First discovered in the 1830s by Captain J. E. Alexander, the Gibeon meteorite is formulated of an iron-nickel alloy peppered with cobalt and phosphorus. What makes this other-wordly material so appealing are the crystalline patterns, known as Thomson structures, that run through the meteorite. Long cooling times caused the alloys to stretch into millimetre-sized bands called lamellae that form an octahedrite structure which, when acid etched, reveals the shape and texture you see here.
Whilst there’s a lot to be said of the fantastic dials that watchmakers like Grand Seiko have introduced to the world over the decades, there’s something incredibly profound about a beauty that has emerged straight from nature, has travelled lightyears to get here, has taken millions of years to form and is impossible to recreate here on Earth.
By comparison, humanity as we know it is just a spec in the eye of an aging universe so vast and so old that we can never truly appreciate or understand its magnificence and its magnitude. It is both truly wonderful and truly terrifying, and this little slice of it inside this GMT-Master II is a beautiful and haunting reminder of that.
That’s why it was such a surprise to see it so quietly added to the Rolex website without fuss or fanfare. The rarity of meteorite—and this Gibeon meteorite in particular—makes this GMT-Master II particularly special and quite literally unique, seeing as the formation found on the dial here will never be repeated ever again.
Why Rolex chose this particular watch to feature some of its dwindling supply of Gibeon meteorite, I don’t know, as a blue dial version from 2018 already delineates the white gold BLRO from the steel. That’s not a criticism, more of an observation; given how long it has taken to get to the point where we even have a red and blue ceramic GMT-Master II in the first place, the surprise inclusion of a meteorite dial is very un-Rolex.
Perhaps it’s the likes of Grand Seiko and its ever-increasing range of superb dials that’s caused Rolex to take a bit more of a risk with its own? Maybe this is the start of something new and exciting from Rolex, where we see more ornate and interesting materials used in its precious metal sports watches? Whether that’s true or not, we’ve yet to find out, however one thing remains true: the GMT-Master II 126719BLRO meteorite may have been completely unexpected, but as surprises go, it was a very pleasant one.

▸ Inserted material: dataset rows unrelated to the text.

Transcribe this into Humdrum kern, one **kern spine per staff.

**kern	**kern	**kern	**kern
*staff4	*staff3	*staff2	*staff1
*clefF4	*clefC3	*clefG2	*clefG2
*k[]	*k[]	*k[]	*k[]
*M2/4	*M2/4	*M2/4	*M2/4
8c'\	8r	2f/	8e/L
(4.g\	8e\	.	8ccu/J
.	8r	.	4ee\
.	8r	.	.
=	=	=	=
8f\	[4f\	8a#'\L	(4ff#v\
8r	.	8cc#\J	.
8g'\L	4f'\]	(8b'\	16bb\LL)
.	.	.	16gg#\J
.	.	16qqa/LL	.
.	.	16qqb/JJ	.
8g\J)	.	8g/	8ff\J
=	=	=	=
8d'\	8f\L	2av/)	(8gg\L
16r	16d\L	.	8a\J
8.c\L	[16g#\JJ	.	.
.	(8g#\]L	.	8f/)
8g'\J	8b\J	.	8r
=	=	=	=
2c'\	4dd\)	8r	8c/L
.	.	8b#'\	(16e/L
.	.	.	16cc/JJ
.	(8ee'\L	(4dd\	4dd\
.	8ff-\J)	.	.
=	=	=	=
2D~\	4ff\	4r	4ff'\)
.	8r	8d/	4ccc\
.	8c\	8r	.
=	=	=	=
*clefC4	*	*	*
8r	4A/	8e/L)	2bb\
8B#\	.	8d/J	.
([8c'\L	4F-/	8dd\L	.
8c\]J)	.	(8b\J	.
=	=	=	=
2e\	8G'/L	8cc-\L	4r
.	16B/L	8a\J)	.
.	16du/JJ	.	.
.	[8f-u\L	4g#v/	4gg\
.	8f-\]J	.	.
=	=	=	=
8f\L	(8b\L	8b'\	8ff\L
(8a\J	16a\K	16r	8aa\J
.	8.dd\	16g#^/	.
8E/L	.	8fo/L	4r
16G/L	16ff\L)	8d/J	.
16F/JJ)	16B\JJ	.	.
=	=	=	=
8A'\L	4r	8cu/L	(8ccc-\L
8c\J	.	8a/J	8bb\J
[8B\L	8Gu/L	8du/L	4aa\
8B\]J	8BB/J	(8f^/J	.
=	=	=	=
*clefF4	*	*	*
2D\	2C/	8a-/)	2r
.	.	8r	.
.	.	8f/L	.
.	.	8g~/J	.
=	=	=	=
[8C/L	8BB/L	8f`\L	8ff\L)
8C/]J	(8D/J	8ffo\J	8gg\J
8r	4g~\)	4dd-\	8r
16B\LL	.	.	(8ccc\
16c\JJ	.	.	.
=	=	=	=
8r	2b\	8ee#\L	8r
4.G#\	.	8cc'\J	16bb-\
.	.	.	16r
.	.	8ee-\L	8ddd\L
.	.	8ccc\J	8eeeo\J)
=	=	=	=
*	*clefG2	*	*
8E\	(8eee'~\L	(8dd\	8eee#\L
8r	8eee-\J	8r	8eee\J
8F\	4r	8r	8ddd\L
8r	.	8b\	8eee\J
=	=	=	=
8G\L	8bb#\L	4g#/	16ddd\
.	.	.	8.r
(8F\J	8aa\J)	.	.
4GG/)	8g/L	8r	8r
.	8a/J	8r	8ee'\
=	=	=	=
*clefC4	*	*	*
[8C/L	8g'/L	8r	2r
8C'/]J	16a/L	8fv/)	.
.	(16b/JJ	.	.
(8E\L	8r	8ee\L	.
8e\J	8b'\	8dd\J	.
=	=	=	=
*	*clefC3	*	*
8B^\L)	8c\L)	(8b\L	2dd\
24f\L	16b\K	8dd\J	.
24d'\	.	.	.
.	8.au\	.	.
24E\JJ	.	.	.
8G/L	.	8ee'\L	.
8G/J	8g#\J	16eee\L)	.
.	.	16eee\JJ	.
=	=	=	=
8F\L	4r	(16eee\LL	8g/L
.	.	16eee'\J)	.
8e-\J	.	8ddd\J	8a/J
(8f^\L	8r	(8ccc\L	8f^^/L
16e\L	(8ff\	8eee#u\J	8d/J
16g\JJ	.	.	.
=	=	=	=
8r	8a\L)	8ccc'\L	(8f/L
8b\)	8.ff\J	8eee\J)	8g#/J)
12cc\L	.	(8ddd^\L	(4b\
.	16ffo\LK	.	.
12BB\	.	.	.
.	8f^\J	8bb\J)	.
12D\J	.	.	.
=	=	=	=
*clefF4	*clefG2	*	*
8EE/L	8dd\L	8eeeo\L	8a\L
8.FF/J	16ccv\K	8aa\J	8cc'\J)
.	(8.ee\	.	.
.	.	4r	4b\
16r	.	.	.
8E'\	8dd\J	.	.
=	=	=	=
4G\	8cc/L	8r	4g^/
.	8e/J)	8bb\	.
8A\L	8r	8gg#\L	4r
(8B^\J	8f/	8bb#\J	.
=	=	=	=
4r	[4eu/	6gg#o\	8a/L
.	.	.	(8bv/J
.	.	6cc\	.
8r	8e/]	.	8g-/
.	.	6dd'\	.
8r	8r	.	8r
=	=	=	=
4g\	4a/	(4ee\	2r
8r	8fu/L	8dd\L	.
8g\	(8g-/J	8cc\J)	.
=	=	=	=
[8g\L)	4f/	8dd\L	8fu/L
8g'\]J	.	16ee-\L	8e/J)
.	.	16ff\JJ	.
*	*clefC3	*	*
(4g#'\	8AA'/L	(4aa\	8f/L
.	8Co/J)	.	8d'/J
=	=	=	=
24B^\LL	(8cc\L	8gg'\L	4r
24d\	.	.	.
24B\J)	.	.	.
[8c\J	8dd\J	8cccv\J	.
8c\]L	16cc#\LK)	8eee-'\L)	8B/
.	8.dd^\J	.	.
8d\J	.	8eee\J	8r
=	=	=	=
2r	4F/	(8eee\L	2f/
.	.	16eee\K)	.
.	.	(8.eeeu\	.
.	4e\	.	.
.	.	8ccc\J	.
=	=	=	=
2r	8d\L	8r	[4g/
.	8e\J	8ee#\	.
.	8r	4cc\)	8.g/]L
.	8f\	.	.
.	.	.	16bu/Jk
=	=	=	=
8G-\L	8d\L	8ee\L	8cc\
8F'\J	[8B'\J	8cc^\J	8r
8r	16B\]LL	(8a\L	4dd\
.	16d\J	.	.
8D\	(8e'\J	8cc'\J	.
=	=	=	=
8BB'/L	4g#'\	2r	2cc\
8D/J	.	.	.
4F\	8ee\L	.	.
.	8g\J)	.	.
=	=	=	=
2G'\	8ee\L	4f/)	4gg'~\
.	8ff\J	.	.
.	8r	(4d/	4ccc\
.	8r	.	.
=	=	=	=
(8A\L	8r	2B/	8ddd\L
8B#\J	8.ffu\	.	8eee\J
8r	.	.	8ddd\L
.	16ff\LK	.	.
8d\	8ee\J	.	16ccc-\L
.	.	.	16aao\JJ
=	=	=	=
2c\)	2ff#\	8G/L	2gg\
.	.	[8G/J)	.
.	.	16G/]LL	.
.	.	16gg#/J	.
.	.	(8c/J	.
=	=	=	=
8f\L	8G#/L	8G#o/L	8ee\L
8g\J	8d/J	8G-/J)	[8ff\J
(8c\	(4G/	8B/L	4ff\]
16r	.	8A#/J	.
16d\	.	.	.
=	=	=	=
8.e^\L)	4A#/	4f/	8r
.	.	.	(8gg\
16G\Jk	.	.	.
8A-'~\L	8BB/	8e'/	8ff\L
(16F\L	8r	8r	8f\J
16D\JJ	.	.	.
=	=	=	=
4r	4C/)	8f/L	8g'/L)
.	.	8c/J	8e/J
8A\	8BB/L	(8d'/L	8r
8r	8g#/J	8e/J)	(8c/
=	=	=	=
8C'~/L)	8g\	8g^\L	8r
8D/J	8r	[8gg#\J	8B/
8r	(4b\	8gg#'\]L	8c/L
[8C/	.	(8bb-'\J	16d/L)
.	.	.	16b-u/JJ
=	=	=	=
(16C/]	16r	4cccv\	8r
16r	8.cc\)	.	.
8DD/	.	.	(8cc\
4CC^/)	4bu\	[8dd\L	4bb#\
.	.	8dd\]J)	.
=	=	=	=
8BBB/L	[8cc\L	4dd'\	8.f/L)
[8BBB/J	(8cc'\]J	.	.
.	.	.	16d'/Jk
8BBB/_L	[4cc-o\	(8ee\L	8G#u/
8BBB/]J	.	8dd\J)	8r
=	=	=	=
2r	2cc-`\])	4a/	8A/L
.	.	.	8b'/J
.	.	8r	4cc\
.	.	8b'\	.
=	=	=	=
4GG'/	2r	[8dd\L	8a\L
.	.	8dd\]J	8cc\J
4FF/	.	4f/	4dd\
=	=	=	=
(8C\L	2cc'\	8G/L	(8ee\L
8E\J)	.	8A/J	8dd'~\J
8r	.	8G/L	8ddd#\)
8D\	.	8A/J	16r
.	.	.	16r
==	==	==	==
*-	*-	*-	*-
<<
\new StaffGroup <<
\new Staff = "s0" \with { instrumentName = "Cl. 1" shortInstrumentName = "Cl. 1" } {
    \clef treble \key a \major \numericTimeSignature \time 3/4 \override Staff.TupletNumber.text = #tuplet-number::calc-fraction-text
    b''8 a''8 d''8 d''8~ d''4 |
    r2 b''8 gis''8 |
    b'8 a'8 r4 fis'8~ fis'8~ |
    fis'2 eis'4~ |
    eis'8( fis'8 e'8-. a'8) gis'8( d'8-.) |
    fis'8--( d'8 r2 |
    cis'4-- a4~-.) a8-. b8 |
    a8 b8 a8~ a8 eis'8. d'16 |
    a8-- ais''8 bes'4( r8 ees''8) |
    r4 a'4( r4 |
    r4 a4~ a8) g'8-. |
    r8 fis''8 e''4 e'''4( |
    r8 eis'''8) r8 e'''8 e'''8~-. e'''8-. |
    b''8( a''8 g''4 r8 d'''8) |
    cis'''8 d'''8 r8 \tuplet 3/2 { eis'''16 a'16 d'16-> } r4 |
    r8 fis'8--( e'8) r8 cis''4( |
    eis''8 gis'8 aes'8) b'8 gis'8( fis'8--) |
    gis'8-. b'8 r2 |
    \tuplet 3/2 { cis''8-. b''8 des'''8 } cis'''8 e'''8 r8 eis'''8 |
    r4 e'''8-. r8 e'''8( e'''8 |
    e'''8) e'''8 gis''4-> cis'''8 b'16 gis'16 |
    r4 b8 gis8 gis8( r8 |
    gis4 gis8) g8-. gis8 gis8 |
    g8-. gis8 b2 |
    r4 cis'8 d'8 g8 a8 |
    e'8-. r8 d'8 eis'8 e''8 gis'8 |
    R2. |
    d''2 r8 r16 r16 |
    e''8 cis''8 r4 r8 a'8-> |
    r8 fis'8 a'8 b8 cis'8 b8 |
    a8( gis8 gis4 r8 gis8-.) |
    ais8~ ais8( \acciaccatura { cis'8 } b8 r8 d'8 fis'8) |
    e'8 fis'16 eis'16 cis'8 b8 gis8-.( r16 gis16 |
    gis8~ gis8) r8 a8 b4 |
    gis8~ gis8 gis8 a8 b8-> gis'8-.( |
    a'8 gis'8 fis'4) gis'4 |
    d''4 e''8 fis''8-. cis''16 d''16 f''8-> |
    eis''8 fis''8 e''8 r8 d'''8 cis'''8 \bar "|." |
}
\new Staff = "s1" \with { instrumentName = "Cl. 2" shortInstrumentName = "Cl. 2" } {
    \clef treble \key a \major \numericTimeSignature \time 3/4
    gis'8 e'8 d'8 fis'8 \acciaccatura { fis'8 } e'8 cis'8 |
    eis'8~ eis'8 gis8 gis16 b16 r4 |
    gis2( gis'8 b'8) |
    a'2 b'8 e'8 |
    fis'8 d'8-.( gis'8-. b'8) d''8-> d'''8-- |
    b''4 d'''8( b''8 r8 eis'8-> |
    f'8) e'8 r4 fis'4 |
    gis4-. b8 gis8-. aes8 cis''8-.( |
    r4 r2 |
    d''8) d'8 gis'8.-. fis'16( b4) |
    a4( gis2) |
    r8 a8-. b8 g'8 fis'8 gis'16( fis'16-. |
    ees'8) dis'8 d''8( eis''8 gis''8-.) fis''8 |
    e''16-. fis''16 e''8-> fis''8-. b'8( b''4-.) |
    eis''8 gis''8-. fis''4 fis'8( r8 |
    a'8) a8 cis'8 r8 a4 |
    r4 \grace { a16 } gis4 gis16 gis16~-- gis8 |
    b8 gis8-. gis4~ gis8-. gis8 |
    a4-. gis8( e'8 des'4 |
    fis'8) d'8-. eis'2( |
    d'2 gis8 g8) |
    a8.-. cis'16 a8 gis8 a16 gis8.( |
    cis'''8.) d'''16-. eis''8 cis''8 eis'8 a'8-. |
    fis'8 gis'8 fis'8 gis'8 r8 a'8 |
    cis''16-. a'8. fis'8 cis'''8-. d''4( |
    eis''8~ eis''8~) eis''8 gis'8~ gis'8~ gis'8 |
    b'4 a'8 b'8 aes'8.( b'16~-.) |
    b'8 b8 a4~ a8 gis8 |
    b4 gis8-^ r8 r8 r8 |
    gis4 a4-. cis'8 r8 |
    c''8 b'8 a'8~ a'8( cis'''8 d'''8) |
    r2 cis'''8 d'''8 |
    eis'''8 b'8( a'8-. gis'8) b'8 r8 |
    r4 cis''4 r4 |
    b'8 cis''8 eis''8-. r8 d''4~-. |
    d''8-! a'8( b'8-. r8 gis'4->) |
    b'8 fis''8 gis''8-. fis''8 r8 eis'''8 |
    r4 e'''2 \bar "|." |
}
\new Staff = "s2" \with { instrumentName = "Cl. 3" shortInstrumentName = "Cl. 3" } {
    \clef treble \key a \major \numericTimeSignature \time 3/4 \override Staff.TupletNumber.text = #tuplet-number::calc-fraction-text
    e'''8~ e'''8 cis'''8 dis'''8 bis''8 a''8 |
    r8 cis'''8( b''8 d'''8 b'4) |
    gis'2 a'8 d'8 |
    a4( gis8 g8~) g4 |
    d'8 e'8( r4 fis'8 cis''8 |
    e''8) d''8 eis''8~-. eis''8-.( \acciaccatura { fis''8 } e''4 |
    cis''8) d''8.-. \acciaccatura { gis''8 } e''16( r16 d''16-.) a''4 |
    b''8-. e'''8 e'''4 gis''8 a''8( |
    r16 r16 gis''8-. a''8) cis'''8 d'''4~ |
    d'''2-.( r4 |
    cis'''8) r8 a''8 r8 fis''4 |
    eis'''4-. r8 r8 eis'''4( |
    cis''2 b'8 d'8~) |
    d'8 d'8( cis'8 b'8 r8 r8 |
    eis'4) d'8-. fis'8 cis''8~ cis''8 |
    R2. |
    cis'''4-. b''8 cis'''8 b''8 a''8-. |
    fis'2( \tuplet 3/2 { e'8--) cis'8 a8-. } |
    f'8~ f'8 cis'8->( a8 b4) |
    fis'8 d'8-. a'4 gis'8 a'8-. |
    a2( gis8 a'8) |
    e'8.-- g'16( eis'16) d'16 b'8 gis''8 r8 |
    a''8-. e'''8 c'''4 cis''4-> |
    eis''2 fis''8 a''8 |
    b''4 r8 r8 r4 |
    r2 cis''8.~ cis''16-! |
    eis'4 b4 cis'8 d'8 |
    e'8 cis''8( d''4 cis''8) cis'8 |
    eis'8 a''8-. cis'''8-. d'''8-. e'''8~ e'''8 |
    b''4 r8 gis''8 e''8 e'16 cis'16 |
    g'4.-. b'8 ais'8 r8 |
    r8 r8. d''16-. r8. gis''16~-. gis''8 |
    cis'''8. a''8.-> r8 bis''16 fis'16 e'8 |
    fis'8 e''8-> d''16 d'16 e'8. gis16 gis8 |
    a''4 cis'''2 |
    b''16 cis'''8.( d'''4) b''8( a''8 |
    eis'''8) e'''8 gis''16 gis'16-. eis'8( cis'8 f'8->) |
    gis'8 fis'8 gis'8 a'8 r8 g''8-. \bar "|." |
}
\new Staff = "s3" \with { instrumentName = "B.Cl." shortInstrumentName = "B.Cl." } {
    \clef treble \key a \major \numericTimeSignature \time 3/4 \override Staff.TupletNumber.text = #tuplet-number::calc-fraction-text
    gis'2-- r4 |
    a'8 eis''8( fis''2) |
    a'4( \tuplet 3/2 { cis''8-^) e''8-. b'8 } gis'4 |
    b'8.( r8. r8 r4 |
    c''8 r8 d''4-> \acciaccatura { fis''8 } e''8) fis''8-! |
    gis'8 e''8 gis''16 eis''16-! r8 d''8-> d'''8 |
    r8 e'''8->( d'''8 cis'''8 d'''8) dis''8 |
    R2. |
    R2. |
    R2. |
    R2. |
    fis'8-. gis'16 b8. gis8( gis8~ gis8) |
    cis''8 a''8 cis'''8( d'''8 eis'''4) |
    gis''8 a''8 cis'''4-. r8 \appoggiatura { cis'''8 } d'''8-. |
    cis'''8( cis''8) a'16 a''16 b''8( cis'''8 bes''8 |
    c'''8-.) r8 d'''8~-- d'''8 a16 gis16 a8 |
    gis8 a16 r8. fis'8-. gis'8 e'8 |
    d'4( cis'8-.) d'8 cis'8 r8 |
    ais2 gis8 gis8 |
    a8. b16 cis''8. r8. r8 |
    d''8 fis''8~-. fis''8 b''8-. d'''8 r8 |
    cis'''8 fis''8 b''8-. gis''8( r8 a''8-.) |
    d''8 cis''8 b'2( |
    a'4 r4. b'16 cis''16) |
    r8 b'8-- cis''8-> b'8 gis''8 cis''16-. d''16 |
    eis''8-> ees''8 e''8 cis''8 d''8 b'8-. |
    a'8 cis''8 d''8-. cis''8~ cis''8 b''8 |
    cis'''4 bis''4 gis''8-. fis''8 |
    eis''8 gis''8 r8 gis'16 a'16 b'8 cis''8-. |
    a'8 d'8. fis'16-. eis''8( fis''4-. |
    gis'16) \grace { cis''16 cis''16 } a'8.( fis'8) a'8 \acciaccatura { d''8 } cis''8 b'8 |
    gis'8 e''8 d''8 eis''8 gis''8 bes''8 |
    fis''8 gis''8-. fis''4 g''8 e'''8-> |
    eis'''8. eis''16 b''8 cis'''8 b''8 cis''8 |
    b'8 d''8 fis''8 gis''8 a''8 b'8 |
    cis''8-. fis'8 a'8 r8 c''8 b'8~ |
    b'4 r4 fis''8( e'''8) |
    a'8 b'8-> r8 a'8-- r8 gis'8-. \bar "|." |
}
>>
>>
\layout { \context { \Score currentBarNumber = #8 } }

If you’re looking for a luxurious, rare, beautiful watch from Rolex, you’re going to be hard pushed to find something better than the 126719BLRO. All the utilitarian style of the GMT-Master II with a subtle splash of luxurious white gold, topped off with the magnificence of the Gibeon meteorite, and we’ve got ourselves a winner. Fingers crossed it’s the start of something truly special—it certainly made Baselworld 2019 more interesting.